**Try it**
Format the lines from the line with "Advocef convida presidente da CAIXA para o" to the line with "melhoria das condições de trabalho." as a JSON list of strings, one string per line, skipping any blank lines.

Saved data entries
◆ ◆ ◆ ◆ ◆

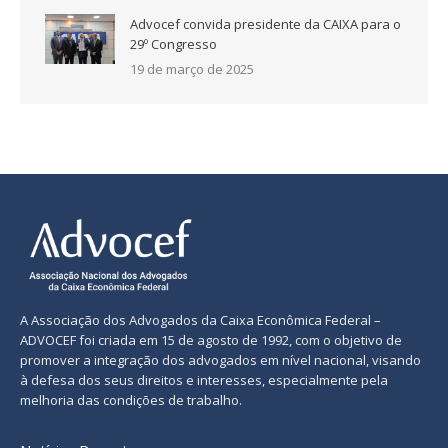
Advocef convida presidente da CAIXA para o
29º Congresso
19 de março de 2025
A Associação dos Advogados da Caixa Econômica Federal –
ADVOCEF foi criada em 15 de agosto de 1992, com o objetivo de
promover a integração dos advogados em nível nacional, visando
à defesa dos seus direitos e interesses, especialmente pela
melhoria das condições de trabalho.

◆ ◆ ◆ ◆ ◆

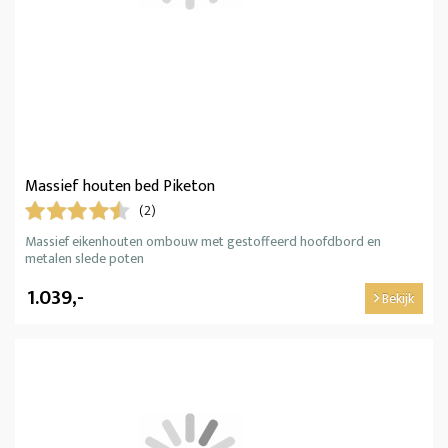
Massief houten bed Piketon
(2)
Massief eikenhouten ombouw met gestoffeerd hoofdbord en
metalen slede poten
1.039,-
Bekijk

◆ ◆ ◆ ◆ ◆

**Answer for this exercise**
[
  "Advocef convida presidente da CAIXA para o",
  "29º Congresso",
  "19 de março de 2025",
  "A Associação dos Advogados da Caixa Econômica Federal –",
  "ADVOCEF foi criada em 15 de agosto de 1992, com o objetivo de",
  "promover a integração dos advogados em nível nacional, visando",
  "à defesa dos seus direitos e interesses, especialmente pela",
  "melhoria das condições de trabalho."
]